- **Exercise data**:
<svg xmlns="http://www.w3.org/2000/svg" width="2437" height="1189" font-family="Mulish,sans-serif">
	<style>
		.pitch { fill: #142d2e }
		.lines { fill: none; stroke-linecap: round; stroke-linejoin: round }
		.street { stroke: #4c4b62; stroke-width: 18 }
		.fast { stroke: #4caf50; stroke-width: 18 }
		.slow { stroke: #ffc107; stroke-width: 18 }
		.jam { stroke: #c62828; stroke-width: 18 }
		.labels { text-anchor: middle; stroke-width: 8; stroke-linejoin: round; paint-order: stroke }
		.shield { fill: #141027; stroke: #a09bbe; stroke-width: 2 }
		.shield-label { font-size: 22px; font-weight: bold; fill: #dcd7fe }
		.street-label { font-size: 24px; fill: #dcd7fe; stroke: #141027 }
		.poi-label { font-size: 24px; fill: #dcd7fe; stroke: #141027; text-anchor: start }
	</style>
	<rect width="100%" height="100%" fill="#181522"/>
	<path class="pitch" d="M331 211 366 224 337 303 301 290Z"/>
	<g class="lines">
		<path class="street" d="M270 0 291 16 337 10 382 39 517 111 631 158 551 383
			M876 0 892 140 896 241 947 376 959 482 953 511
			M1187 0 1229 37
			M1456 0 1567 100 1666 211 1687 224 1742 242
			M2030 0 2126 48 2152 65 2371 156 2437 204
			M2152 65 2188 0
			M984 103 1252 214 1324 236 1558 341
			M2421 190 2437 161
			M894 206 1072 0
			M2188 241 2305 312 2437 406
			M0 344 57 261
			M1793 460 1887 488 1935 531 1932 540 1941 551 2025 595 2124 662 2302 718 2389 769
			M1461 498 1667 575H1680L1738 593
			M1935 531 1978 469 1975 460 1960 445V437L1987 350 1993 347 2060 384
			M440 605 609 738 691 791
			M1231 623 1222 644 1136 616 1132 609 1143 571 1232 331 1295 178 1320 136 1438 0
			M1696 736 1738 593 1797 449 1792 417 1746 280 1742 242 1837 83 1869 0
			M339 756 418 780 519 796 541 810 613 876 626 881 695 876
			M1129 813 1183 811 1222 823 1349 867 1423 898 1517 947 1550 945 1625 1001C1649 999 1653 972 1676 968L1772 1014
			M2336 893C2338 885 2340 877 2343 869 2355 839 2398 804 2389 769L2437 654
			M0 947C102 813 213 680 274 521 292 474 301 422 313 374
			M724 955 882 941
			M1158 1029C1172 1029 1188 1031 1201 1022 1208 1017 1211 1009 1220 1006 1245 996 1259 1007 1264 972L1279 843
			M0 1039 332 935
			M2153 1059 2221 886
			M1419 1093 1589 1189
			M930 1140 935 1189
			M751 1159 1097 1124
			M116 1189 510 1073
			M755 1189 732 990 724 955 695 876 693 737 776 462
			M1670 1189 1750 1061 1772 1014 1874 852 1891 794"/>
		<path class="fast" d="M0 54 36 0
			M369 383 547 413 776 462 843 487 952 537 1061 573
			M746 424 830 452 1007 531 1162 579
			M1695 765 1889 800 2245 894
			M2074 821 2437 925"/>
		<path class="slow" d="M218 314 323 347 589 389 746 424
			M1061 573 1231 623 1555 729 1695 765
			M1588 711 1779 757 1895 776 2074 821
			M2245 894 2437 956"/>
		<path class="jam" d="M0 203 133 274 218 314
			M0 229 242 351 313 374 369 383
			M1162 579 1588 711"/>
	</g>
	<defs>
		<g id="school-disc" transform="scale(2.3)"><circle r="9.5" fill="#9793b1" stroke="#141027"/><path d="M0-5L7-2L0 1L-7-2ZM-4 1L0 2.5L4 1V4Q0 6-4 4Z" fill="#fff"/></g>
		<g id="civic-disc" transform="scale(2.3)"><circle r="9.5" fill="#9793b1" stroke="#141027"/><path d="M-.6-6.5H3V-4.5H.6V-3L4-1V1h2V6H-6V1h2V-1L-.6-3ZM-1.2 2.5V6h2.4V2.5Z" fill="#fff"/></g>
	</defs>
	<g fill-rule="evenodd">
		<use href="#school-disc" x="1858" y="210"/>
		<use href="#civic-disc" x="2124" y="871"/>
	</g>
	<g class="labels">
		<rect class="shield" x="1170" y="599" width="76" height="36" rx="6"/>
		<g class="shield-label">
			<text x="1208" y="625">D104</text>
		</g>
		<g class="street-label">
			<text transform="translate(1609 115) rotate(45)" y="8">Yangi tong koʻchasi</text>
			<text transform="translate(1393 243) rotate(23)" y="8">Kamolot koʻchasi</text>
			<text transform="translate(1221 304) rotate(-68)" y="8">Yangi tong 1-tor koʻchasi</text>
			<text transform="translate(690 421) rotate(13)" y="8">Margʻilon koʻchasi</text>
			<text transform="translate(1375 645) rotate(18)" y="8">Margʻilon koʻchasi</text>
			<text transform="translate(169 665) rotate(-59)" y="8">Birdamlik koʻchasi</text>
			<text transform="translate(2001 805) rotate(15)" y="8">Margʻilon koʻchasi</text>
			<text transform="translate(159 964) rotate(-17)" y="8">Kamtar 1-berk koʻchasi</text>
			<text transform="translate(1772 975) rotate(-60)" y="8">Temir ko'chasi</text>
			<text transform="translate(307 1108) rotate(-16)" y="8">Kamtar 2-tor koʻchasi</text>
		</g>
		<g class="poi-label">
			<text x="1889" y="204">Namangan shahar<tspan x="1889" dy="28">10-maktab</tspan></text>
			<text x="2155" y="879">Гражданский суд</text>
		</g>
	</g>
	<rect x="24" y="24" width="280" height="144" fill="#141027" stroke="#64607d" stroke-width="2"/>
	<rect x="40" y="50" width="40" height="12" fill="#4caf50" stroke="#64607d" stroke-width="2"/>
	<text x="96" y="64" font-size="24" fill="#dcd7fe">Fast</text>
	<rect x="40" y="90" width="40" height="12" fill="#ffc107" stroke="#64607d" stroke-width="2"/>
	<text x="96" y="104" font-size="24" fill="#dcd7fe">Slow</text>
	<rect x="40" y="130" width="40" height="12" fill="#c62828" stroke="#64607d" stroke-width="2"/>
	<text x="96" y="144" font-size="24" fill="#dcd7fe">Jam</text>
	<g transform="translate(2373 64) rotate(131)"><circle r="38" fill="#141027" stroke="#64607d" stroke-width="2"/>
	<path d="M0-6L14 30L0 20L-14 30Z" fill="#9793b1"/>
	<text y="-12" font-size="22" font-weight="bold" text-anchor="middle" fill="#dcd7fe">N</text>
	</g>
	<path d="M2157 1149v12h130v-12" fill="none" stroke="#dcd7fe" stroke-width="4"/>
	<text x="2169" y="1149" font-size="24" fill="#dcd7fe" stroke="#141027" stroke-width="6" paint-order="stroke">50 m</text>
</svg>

- **Description of the task**:
Return, from the material above, each line holding the string "lines".

- **Task response**:
		.lines { fill: none; stroke-linecap: round; stroke-linejoin: round }
	<g class="lines">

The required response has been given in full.